41. Discretionary Fiscal Policy –when the government passes a new law that explicitly changes taxes or government spending with the intent of influencing the level of economic activity. Expansionary and Contractionary Fiscal Policy
42. Automatic stabilizers – tax and spending rules that change economic activity without any additional change in legislation. Example:unemployment insurance increases government spending in a recession when we have high unemployment.
43. What can cause Fiscal Policy not to work as well as planned?
a. Crowding out – gov’t borrowing causes increased interest rates leading to a decrease in consumption and investment.
b. Lags
i. -Recognition lag – time it takes to determine economy is in a recession
ii. Legislative lag – time it takes to get fiscal policy bill passed
iii. -Implementation lag – time it takes for funds to be dispersed and new programs implemented.
44. Contractionary fiscal policy – what is it and when should it be used? A decrease in government spending or an increase in taxes used during an inflationary gap.
45. Expansionary fiscal policy - what is it and when should it be used? An increase in government spending or decrease in taxes used during a recessionary gap.
46. Progressive tax (used for federal income tax in the US) -a tax that collects a greater share of income from those with high incomes than from those with low incomes
47. Regressive tax – a tax in which people with higher incomes pay a smaller share of their income in tax
48. Proportional tax - a tax that is a flat percentage of income earned, regardless of level of income.
49. Excise tax – a tax on a specific good like gasoline, tobacco, or alcohol.
50. Marginal tax rates and how they work – the tax rate an individual would pay on one additional dollar of income.
Only the portion of income that falls into the new marginal rate is taxed at the new rate. Even millionaires get to take advantage of lower marginal rates on their income at lower tax bracket levels.
Explain Fiscal and Monetary Policy:
Fiscal Policy is managed by Congress and the President.
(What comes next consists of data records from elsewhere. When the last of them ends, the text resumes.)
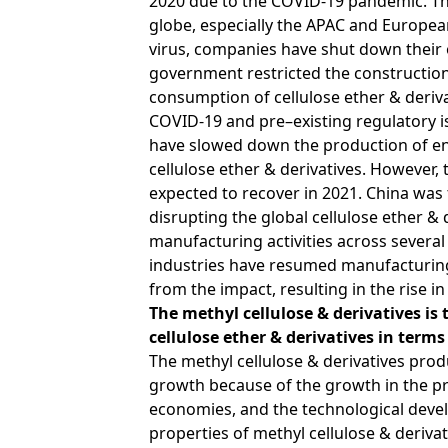
2020 due to the COVID-19 pandemic. This
globe, especially the APAC and European
virus, companies have shut down their 
government restricted the construction a
consumption of cellulose ether & deriva
COVID-19 and pre–existing regulatory 
have slowed down the production of en
cellulose ether & derivatives. However, 
expected to recover in 2021. China was 
disrupting the global cellulose ether & 
manufacturing activities across several
industries have resumed manufacturing 
from the impact, resulting in the rise i
The methyl cellulose & derivatives is
cellulose ether & derivatives in term
The methyl cellulose & derivatives pro
growth because of the growth in the p
economies, and the technological devel
properties of
methyl cellulose
& derivat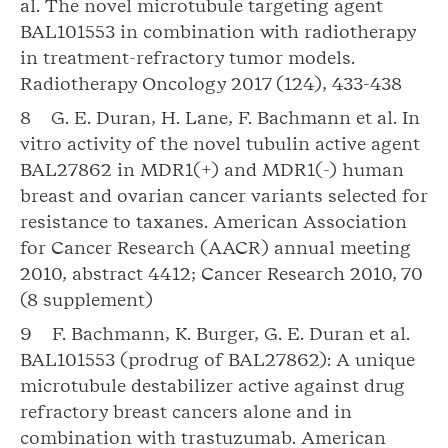
al. The novel microtubule targeting agent
BAL101553 in combination with radiotherapy
in treatment-refractory tumor models.
Radiotherapy Oncology 2017 (124), 433-438
8 G. E. Duran, H. Lane, F. Bachmann et al. In
vitro activity of the novel tubulin active agent
BAL27862 in MDR1(+) and MDR1(-) human
breast and ovarian cancer variants selected for
resistance to taxanes. American Association
for Cancer Research (AACR) annual meeting
2010, abstract 4412; Cancer Research 2010, 70
(8 supplement)
9 F. Bachmann, K. Burger, G. E. Duran et al.
BAL101553 (prodrug of BAL27862): A unique
microtubule destabilizer active against drug
refractory breast cancers alone and in
combination with trastuzumab. American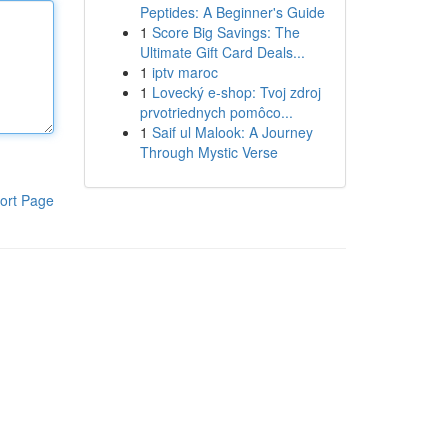
Peptides: A Beginner's Guide
1
Score Big Savings: The
Ultimate Gift Card Deals...
1
iptv maroc
1
Lovecký e-shop: Tvoj zdroj
prvotriednych pomôco...
1
Saif ul Malook: A Journey
Through Mystic Verse
ort Page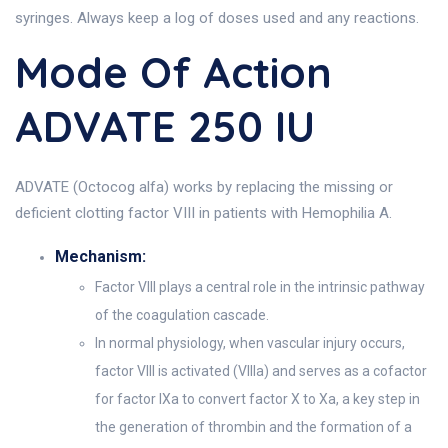
syringes. Always keep a log of doses used and any reactions.
Mode Of Action
ADVATE 250 IU
ADVATE (Octocog alfa) works by replacing the missing or
deficient clotting factor VIII in patients with Hemophilia A.
Mechanism:
Factor VIII plays a central role in the intrinsic pathway
of the coagulation cascade.
In normal physiology, when vascular injury occurs,
factor VIII is activated (VIIIa) and serves as a cofactor
for factor IXa to convert factor X to Xa, a key step in
the generation of thrombin and the formation of a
It consists of changes in Government Spending and/or changes in Taxes.
Monetary Policy refers to the tools used by the Federal Reserve System (Central Bank) in order to control the money supply. The traditional tools used by the Fed(when we have scarce reserves) are Open Market Operations, the Discount Rate,and the Required Reserve Ratio.
IF we have ample Reserves, the Fed will use Interest on Reserve Balances(IORB), the Discount Rate and Open Market Operations to control the Money Supply.